Modèle | Prix moyen | Émulateurs pris en charge | Jeux préinstallés | Légalité du contenu | Points forts | Points faibles |
---|---|---|---|---|---|---|
Anbernic RG35XX | 80 € | NES, SNES, GBA, PS1 | Oui (non officiels) | Non | Excellente qualité, écran IPS | Jeux non licenciés |
Powkiddy RGB20S | 60 € | Arcade, Mega Drive, GBA | Oui (ROMs incluses) | Non | Prix attractif | Menu parfois instable |
Retroid Pocket 4 | 150 € | Jusqu’à Dreamcast, PSP | Optionnel | Oui (si vide) | Très fluide, matériaux premium | Complexe à configurer |
Miyoo Mini Plus | 70 € | NES, SNES, GBC, PS1 | Oui (préchargés) | Non | Format compact, communauté active | Contenu illégal par défaut |
GPD Win Mini | 400 € | PC, consoles modernes | Aucun | Oui | Machine de jeu complète | Prix élevé |
Face à l’essor des consoles pirates, les éditeurs historiques ont réagi. Nintendo propose depuis plusieurs années un catalogue rétro via son service Switch Online, qui permet de rejouer légalement à des titres NES, SNES, N64 ou Game Boy. Sega et Sony ont adopté des démarches similaires, intégrant des classiques à leurs services en ligne.
Les constructeurs ont compris que les joueurs étaient prêts à payer pour la nostalgie, à condition que l’expérience soit fidèle et légale. Le défi reste cependant le prix : une console chinoise à 60 € qui émule 5 000 jeux reste beaucoup plus séduisante qu’un abonnement mensuel pour 30 titres officiels.
Si ces consoles chinoises rencontrent un tel succès, c’est parce qu’elles conjuguent prix, simplicité et nostalgie immédiate. Il suffit de les allumer pour retrouver les sensations d’enfance, sans installation, sans connexion, sans publicité.
Elles touchent une fibre émotionnelle profonde : celle du jeu d’avant, accessible et sans contrainte. Dans un monde numérique saturé d’achats intégrés et de mises à jour, ces petits appareils offrent une parenthèse d’authenticité, même si elle repose sur un flou juridique.

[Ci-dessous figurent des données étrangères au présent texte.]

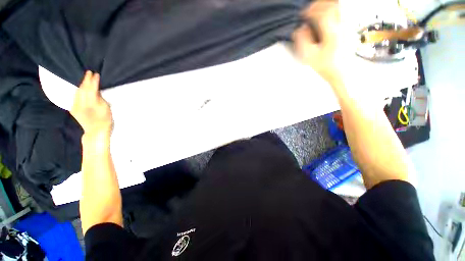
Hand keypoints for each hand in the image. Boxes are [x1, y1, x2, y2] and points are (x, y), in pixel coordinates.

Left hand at [71, 71, 112, 137]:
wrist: (96, 132)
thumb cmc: (105, 121)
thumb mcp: (106, 109)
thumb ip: (100, 99)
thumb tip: (96, 91)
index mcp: (91, 104)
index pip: (91, 89)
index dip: (93, 81)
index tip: (95, 74)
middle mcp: (80, 104)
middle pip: (82, 89)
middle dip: (86, 80)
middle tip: (89, 72)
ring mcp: (75, 107)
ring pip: (77, 92)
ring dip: (81, 85)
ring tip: (85, 79)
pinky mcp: (73, 109)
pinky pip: (75, 97)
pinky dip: (78, 91)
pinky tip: (81, 89)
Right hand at [293, 1, 345, 85]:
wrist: (341, 72)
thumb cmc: (325, 65)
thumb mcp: (309, 56)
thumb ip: (303, 40)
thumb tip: (300, 28)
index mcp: (331, 31)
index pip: (321, 13)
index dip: (310, 11)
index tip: (302, 14)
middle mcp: (342, 25)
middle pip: (332, 5)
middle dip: (319, 4)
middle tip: (309, 9)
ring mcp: (347, 25)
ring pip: (339, 7)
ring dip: (327, 5)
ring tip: (317, 9)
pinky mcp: (349, 28)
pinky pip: (343, 12)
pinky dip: (334, 10)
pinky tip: (327, 14)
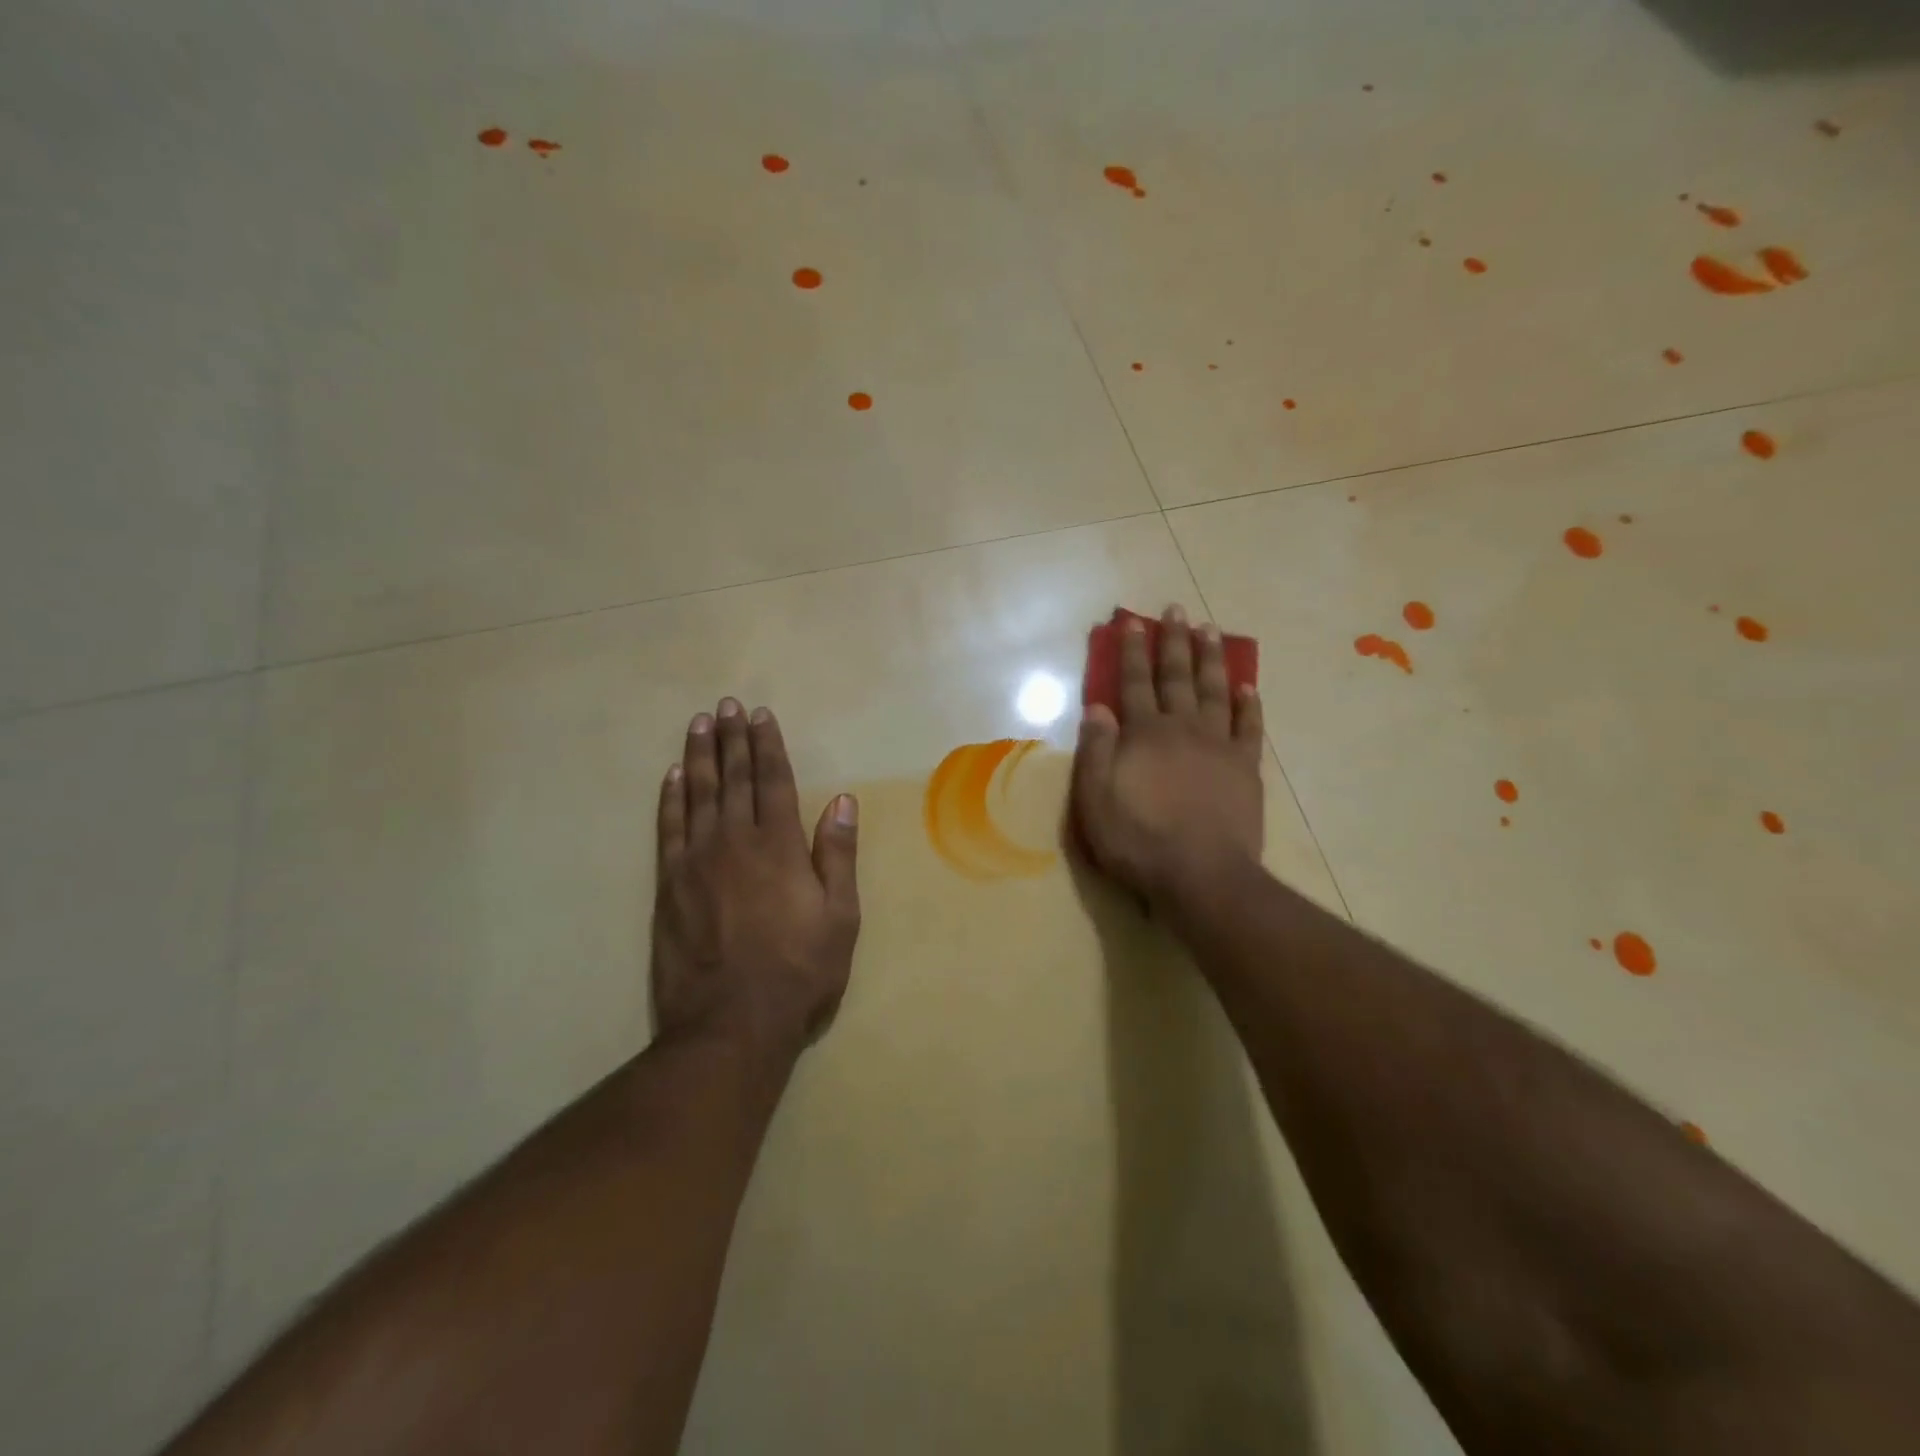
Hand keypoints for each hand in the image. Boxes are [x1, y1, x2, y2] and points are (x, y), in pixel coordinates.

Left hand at [652, 700, 860, 1062]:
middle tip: (727, 705)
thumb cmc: (799, 970)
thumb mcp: (840, 916)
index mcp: (779, 846)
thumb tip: (841, 800)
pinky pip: (668, 828)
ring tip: (700, 724)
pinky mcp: (669, 884)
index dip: (768, 745)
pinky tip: (673, 776)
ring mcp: (697, 861)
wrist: (731, 1022)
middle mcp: (735, 841)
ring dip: (700, 756)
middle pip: (734, 778)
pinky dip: (671, 798)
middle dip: (733, 739)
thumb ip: (837, 855)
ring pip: (699, 794)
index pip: (773, 781)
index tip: (761, 716)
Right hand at [1072, 605, 1265, 905]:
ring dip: (1211, 659)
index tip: (1133, 622)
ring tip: (1210, 630)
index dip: (1132, 651)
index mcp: (1144, 734)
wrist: (1201, 875)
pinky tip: (1248, 686)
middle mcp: (1182, 729)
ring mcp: (1218, 746)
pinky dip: (1249, 704)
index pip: (1134, 682)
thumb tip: (1097, 707)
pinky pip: (1249, 727)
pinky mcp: (1245, 768)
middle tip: (1176, 609)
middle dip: (1173, 641)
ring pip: (1214, 691)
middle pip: (1177, 676)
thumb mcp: (1095, 800)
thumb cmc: (1139, 841)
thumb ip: (1096, 751)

Le futur du rétro-gaming pourrait bien se jouer sur un équilibre entre liberté et légalité. L’émulation restera un pilier pour préserver les œuvres vidéoludiques anciennes, mais les éditeurs devront trouver des modèles plus ouverts et abordables pour ne pas laisser le marché aux acteurs non officiels.
On voit déjà émerger des plateformes hybrides où les créateurs indépendants proposent des remakes légaux de jeux d’époque, ou des consoles open source livrées sans contenu mais prêtes à accueillir des ROMs libres.
À long terme, la nostalgie numérique pourrait devenir un marché à part entière, mais encadré, où la mémoire du jeu vidéo serait valorisée sans pour autant contourner le droit d’auteur.
Les consoles portables chinoises à bas prix offrent une expérience indéniablement séduisante : retrouver Street Fighter, Zelda ou Sonic dans la paume de sa main, c’est un plaisir universel. Mais il faut être lucide : la plupart de ces appareils utilisent des copies illégales de jeux protégés.
Les jeux sont « vrais » dans leur code, mais « faux » dans leur provenance.
La légalité dépendra donc non pas du matériel lui-même, mais de ce qu’on en fait.
Le vrai enjeu, aujourd’hui, est de concilier la passion du rétro-gaming avec le respect du travail des créateurs. Les consoles chinoises ont réveillé notre nostalgie, mais c’est à l’industrie de transformer ce désir en une offre légale, accessible et durable.